**About this exercise:** Write the lines below out exactly, dropping each picture.

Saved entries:
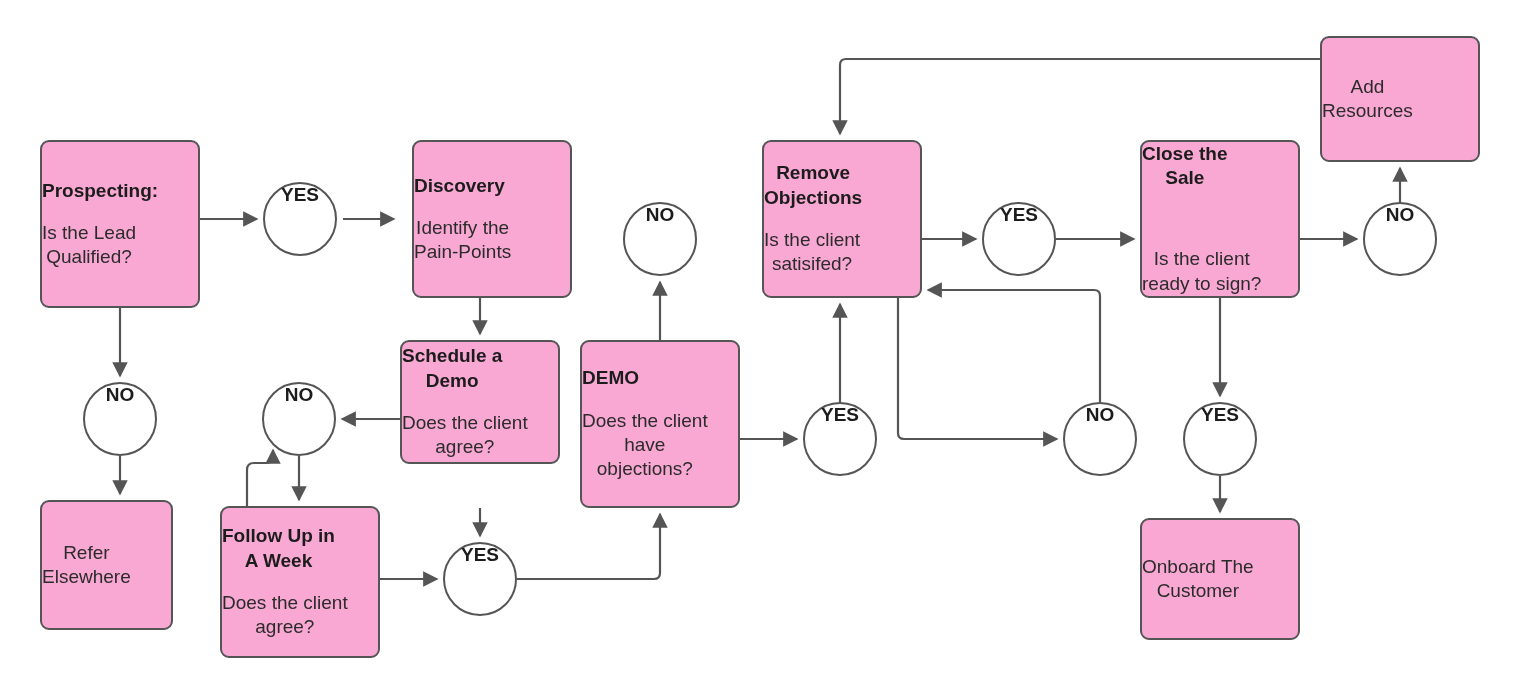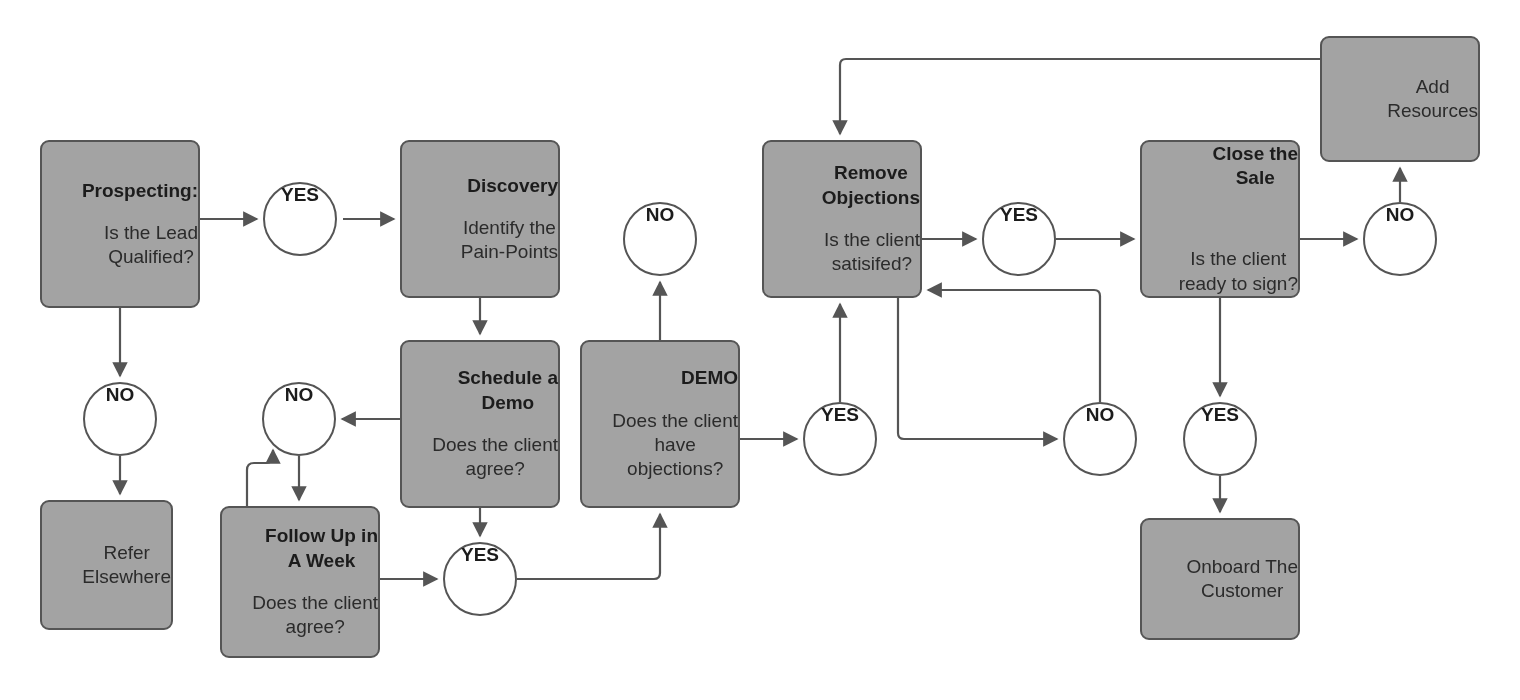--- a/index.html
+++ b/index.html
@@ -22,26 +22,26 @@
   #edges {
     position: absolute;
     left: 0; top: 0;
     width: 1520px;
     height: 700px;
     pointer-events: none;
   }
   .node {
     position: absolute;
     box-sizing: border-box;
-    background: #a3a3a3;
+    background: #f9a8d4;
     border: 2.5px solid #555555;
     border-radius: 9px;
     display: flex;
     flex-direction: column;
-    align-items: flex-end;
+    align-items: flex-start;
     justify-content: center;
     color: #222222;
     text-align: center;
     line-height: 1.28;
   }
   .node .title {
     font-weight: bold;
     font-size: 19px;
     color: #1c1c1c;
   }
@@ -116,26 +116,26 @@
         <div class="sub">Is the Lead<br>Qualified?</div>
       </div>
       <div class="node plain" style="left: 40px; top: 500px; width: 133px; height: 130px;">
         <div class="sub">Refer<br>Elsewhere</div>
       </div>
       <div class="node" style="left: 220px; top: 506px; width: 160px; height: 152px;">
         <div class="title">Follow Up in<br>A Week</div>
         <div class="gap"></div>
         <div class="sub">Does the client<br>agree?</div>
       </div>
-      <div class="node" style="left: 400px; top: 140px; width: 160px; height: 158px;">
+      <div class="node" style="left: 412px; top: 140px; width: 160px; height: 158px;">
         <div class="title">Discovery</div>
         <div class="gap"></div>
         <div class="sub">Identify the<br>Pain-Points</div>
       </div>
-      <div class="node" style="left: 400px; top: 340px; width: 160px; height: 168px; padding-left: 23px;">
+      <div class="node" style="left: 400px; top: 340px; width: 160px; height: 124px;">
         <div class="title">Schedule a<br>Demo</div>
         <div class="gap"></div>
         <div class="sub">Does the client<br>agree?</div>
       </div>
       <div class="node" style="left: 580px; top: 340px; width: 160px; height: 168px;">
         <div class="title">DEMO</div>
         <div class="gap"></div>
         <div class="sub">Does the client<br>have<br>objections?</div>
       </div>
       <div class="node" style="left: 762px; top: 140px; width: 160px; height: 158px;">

**Response below:**
--- a/index.html
+++ b/index.html
@@ -22,26 +22,26 @@
   #edges {
     position: absolute;
     left: 0; top: 0;
     width: 1520px;
     height: 700px;
     pointer-events: none;
   }
   .node {
     position: absolute;
     box-sizing: border-box;
-    background: #a3a3a3;
+    background: #f9a8d4;
     border: 2.5px solid #555555;
     border-radius: 9px;
     display: flex;
     flex-direction: column;
-    align-items: flex-end;
+    align-items: flex-start;
     justify-content: center;
     color: #222222;
     text-align: center;
     line-height: 1.28;
   }
   .node .title {
     font-weight: bold;
     font-size: 19px;
     color: #1c1c1c;
   }
@@ -116,26 +116,26 @@
         <div class="sub">Is the Lead<br>Qualified?</div>
       </div>
       <div class="node plain" style="left: 40px; top: 500px; width: 133px; height: 130px;">
         <div class="sub">Refer<br>Elsewhere</div>
       </div>
       <div class="node" style="left: 220px; top: 506px; width: 160px; height: 152px;">
         <div class="title">Follow Up in<br>A Week</div>
         <div class="gap"></div>
         <div class="sub">Does the client<br>agree?</div>
       </div>
-      <div class="node" style="left: 400px; top: 140px; width: 160px; height: 158px;">
+      <div class="node" style="left: 412px; top: 140px; width: 160px; height: 158px;">
         <div class="title">Discovery</div>
         <div class="gap"></div>
         <div class="sub">Identify the<br>Pain-Points</div>
       </div>
-      <div class="node" style="left: 400px; top: 340px; width: 160px; height: 168px; padding-left: 23px;">
+      <div class="node" style="left: 400px; top: 340px; width: 160px; height: 124px;">
         <div class="title">Schedule a<br>Demo</div>
         <div class="gap"></div>
         <div class="sub">Does the client<br>agree?</div>
       </div>
       <div class="node" style="left: 580px; top: 340px; width: 160px; height: 168px;">
         <div class="title">DEMO</div>
         <div class="gap"></div>
         <div class="sub">Does the client<br>have<br>objections?</div>
       </div>
       <div class="node" style="left: 762px; top: 140px; width: 160px; height: 158px;">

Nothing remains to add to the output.